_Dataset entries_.
== Segment start ==
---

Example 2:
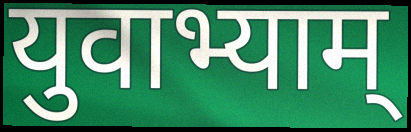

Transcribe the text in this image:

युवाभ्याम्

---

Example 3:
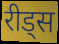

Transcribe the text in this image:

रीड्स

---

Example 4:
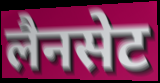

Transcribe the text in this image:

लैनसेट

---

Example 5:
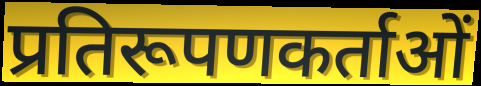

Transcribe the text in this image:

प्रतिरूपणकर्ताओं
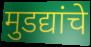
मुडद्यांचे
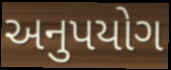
== Segment end ==
== Segment start ==
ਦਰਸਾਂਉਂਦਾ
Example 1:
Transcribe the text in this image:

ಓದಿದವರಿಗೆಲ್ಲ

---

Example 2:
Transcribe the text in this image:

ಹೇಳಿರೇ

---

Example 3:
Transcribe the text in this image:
== Segment end ==
_Assignment_. Where in the entries above does the word "Example" appear? Copy each line that has it.

_Reply_.
Example 2:
Example 3:
Example 4:
Example 5:
Example 1:
Example 2:
Example 3:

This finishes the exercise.